[Opening RECORDS FOR THIS EXERCISE section]

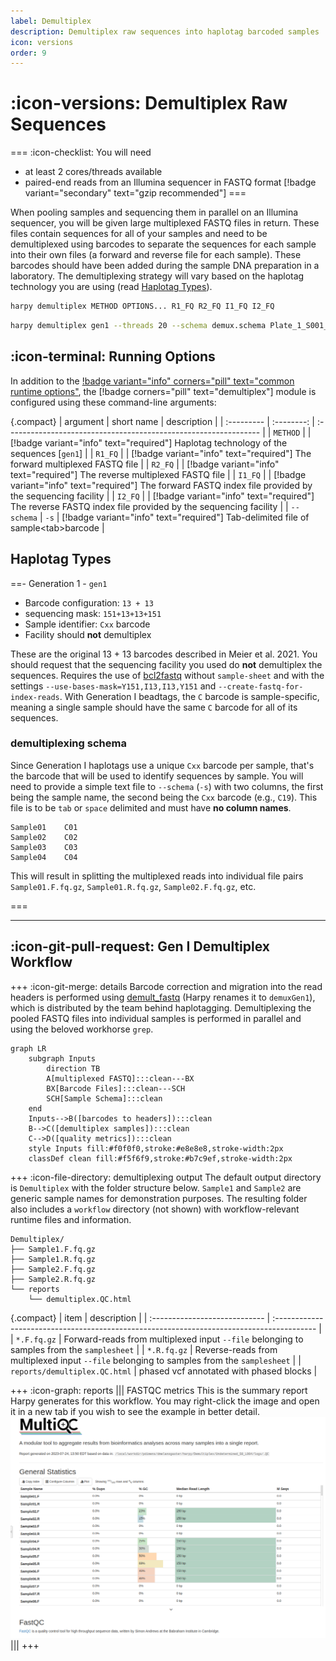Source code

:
 ```yaml
---
label: Demultiplex
description: Demultiplex raw sequences into haplotag barcoded samples
icon: versions
order: 9
---
```


# :icon-versions: Demultiplex Raw Sequences

===  :icon-checklist: You will need
- at least 2 cores/threads available
- paired-end reads from an Illumina sequencer in FASTQ format [!badge variant="secondary" text="gzip recommended"]
===

When pooling samples and sequencing them in parallel on an Illumina sequencer, you will be given large multiplexed FASTQ
files in return. These files contain sequences for all of your samples and need to be demultiplexed using barcodes to 
separate the sequences for each sample into their own files (a forward and reverse file for each sample). These barcodes
should have been added during the sample DNA preparation in a laboratory. The demultiplexing strategy will vary based on the
haplotag technology you are using (read [Haplotag Types](#haplotag-types)).

```bash usage
harpy demultiplex METHOD OPTIONS... R1_FQ R2_FQ I1_FQ I2_FQ
```
```bash example using wildcards
harpy demultiplex gen1 --threads 20 --schema demux.schema Plate_1_S001_R*.fastq.gz Plate_1_S001_I*.fastq.gz
```
## :icon-terminal: Running Options
In addition to the [!badge variant="info" corners="pill" text="common runtime options"](/commonoptions.md), the [!badge corners="pill" text="demultiplex"] module is configured using these command-line arguments:

{.compact}
| argument   | short name | description                                                      |
| :--------- | :--------: | :--------------------------------------------------------------- |
| `METHOD`   |            | [!badge variant="info" text="required"] Haplotag technology of the sequences  [`gen1`]                   |
| `R1_FQ`    |            | [!badge variant="info" text="required"] The forward multiplexed FASTQ file                               |
| `R2_FQ`    |            | [!badge variant="info" text="required"] The reverse multiplexed FASTQ file                               |
| `I1_FQ`    |            | [!badge variant="info" text="required"] The forward FASTQ index file provided by the sequencing facility |
| `I2_FQ`    |            | [!badge variant="info" text="required"] The reverse FASTQ index file provided by the sequencing facility |
| `--schema` |    `-s`    | [!badge variant="info" text="required"] Tab-delimited file of sample\<tab\>barcode                       |

## Haplotag Types
==- Generation 1 - `gen1`
- Barcode configuration: `13 + 13`
- sequencing mask: `151+13+13+151`
- Sample identifier: `Cxx` barcode
- Facility should **not** demultiplex

These are the original 13 + 13 barcodes described in Meier et al. 2021. You should request that the sequencing facility you used
do **not** demultiplex the sequences. Requires the use of [bcl2fastq](https://support.illumina.com/sequencing/sequencing_software/bcl2fastq-conversion-software.html) without `sample-sheet` and with the settings
`--use-bases-mask=Y151,I13,I13,Y151` and `--create-fastq-for-index-reads`. With Generation I beadtags, the `C` barcode is sample-specific,
meaning a single sample should have the same `C` barcode for all of its sequences.

### demultiplexing schema
Since Generation I haplotags use a unique `Cxx` barcode per sample, that's the barcode
that will be used to identify sequences by sample. You will need to provide a simple text
file to `--schema` (`-s`) with two columns, the first being the sample name, the second being
the `Cxx` barcode (e.g., `C19`). This file is to be `tab` or `space` delimited and must have **no column names**.
``` example sample sheet
Sample01    C01
Sample02    C02
Sample03    C03
Sample04    C04
```
This will result in splitting the multiplexed reads into individual file pairs `Sample01.F.fq.gz`, `Sample01.R.fq.gz`, `Sample02.F.fq.gz`, etc.

===


---
## :icon-git-pull-request: Gen I Demultiplex Workflow
+++ :icon-git-merge: details
Barcode correction and migration into the read headers is performed using [demult_fastq](https://github.com/evolgenomics/haplotagging/blob/master/demult_fastq.cpp)
(Harpy renames it to `demuxGen1`), which is distributed by the team behind haplotagging. Demultiplexing the pooled FASTQ files into
individual samples is performed in parallel and using the beloved workhorse `grep`.

```mermaid
graph LR
    subgraph Inputs
        direction TB
        A[multiplexed FASTQ]:::clean---BX
        BX[Barcode Files]:::clean---SCH
        SCH[Sample Schema]:::clean
    end
    Inputs-->B([barcodes to headers]):::clean
    B-->C([demultiplex samples]):::clean
    C-->D([quality metrics]):::clean
    style Inputs fill:#f0f0f0,stroke:#e8e8e8,stroke-width:2px
    classDef clean fill:#f5f6f9,stroke:#b7c9ef,stroke-width:2px
```

+++ :icon-file-directory: demultiplexing output
The default output directory is `Demultiplex` with the folder structure below. `Sample1` and `Sample2` are
generic sample names for demonstration purposes. The resulting folder also includes a `workflow` directory
(not shown) with workflow-relevant runtime files and information.
```
Demultiplex/
├── Sample1.F.fq.gz
├── Sample1.R.fq.gz
├── Sample2.F.fq.gz
├── Sample2.R.fq.gz
└── reports
    └── demultiplex.QC.html
```
{.compact}
| item                          | description                                                                               |
| :---------------------------- | :---------------------------------------------------------------------------------------- |
| `*.F.fq.gz`                   | Forward-reads from multiplexed input `--file` belonging to samples from the `samplesheet` |
| `*.R.fq.gz`                   | Reverse-reads from multiplexed input `--file` belonging to samples from the `samplesheet` |
| `reports/demultiplex.QC.html` | phased vcf annotated with phased blocks                                                   |

+++ :icon-graph: reports
||| FASTQC metrics
This is the summary report Harpy generates for this workflow. You may right-click
the image and open it in a new tab if you wish to see the example in better detail.
![reports/demultiplex.QC.html](/static/report_demux.png)
|||
+++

[Closing RECORDS FOR THIS EXERCISE section]

• [PROBLEM TO SOLVE]
Transcribe the records word for word and include no pictures.

• [EXERCISE SOLUTION]
Source code

:
 ```yaml
---
label: Demultiplex
description: Demultiplex raw sequences into haplotag barcoded samples
icon: versions
order: 9
---
```


# :icon-versions: Demultiplex Raw Sequences

===  :icon-checklist: You will need
- at least 2 cores/threads available
- paired-end reads from an Illumina sequencer in FASTQ format [!badge variant="secondary" text="gzip recommended"]
===

When pooling samples and sequencing them in parallel on an Illumina sequencer, you will be given large multiplexed FASTQ
files in return. These files contain sequences for all of your samples and need to be demultiplexed using barcodes to 
separate the sequences for each sample into their own files (a forward and reverse file for each sample). These barcodes
should have been added during the sample DNA preparation in a laboratory. The demultiplexing strategy will vary based on the
haplotag technology you are using (read [Haplotag Types](#haplotag-types)).

```bash usage
harpy demultiplex METHOD OPTIONS... R1_FQ R2_FQ I1_FQ I2_FQ
```
```bash example using wildcards
harpy demultiplex gen1 --threads 20 --schema demux.schema Plate_1_S001_R*.fastq.gz Plate_1_S001_I*.fastq.gz
```
## :icon-terminal: Running Options
In addition to the [!badge variant="info" corners="pill" text="common runtime options"](/commonoptions.md), the [!badge corners="pill" text="demultiplex"] module is configured using these command-line arguments:

{.compact}
| argument   | short name | description                                                      |
| :--------- | :--------: | :--------------------------------------------------------------- |
| `METHOD`   |            | [!badge variant="info" text="required"] Haplotag technology of the sequences  [`gen1`]                   |
| `R1_FQ`    |            | [!badge variant="info" text="required"] The forward multiplexed FASTQ file                               |
| `R2_FQ`    |            | [!badge variant="info" text="required"] The reverse multiplexed FASTQ file                               |
| `I1_FQ`    |            | [!badge variant="info" text="required"] The forward FASTQ index file provided by the sequencing facility |
| `I2_FQ`    |            | [!badge variant="info" text="required"] The reverse FASTQ index file provided by the sequencing facility |
| `--schema` |    `-s`    | [!badge variant="info" text="required"] Tab-delimited file of sample\<tab\>barcode                       |

## Haplotag Types
==- Generation 1 - `gen1`
- Barcode configuration: `13 + 13`
- sequencing mask: `151+13+13+151`
- Sample identifier: `Cxx` barcode
- Facility should **not** demultiplex

These are the original 13 + 13 barcodes described in Meier et al. 2021. You should request that the sequencing facility you used
do **not** demultiplex the sequences. Requires the use of [bcl2fastq](https://support.illumina.com/sequencing/sequencing_software/bcl2fastq-conversion-software.html) without `sample-sheet` and with the settings
`--use-bases-mask=Y151,I13,I13,Y151` and `--create-fastq-for-index-reads`. With Generation I beadtags, the `C` barcode is sample-specific,
meaning a single sample should have the same `C` barcode for all of its sequences.

### demultiplexing schema
Since Generation I haplotags use a unique `Cxx` barcode per sample, that's the barcode
that will be used to identify sequences by sample. You will need to provide a simple text
file to `--schema` (`-s`) with two columns, the first being the sample name, the second being
the `Cxx` barcode (e.g., `C19`). This file is to be `tab` or `space` delimited and must have **no column names**.
``` example sample sheet
Sample01    C01
Sample02    C02
Sample03    C03
Sample04    C04
```
This will result in splitting the multiplexed reads into individual file pairs `Sample01.F.fq.gz`, `Sample01.R.fq.gz`, `Sample02.F.fq.gz`, etc.

===


---
## :icon-git-pull-request: Gen I Demultiplex Workflow
+++ :icon-git-merge: details
Barcode correction and migration into the read headers is performed using [demult_fastq](https://github.com/evolgenomics/haplotagging/blob/master/demult_fastq.cpp)
(Harpy renames it to `demuxGen1`), which is distributed by the team behind haplotagging. Demultiplexing the pooled FASTQ files into
individual samples is performed in parallel and using the beloved workhorse `grep`.

```mermaid
graph LR
    subgraph Inputs
        direction TB
        A[multiplexed FASTQ]:::clean---BX
        BX[Barcode Files]:::clean---SCH
        SCH[Sample Schema]:::clean
    end
    Inputs-->B([barcodes to headers]):::clean
    B-->C([demultiplex samples]):::clean
    C-->D([quality metrics]):::clean
    style Inputs fill:#f0f0f0,stroke:#e8e8e8,stroke-width:2px
    classDef clean fill:#f5f6f9,stroke:#b7c9ef,stroke-width:2px
```

+++ :icon-file-directory: demultiplexing output
The default output directory is `Demultiplex` with the folder structure below. `Sample1` and `Sample2` are
generic sample names for demonstration purposes. The resulting folder also includes a `workflow` directory
(not shown) with workflow-relevant runtime files and information.
```
Demultiplex/
├── Sample1.F.fq.gz
├── Sample1.R.fq.gz
├── Sample2.F.fq.gz
├── Sample2.R.fq.gz
└── reports
    └── demultiplex.QC.html
```
{.compact}
| item                          | description                                                                               |
| :---------------------------- | :---------------------------------------------------------------------------------------- |
| `*.F.fq.gz`                   | Forward-reads from multiplexed input `--file` belonging to samples from the `samplesheet` |
| `*.R.fq.gz`                   | Reverse-reads from multiplexed input `--file` belonging to samples from the `samplesheet` |
| `reports/demultiplex.QC.html` | phased vcf annotated with phased blocks                                                   |

+++ :icon-graph: reports
||| FASTQC metrics
This is the summary report Harpy generates for this workflow. You may right-click
the image and open it in a new tab if you wish to see the example in better detail.
![reports/demultiplex.QC.html](/static/report_demux.png)
|||
+++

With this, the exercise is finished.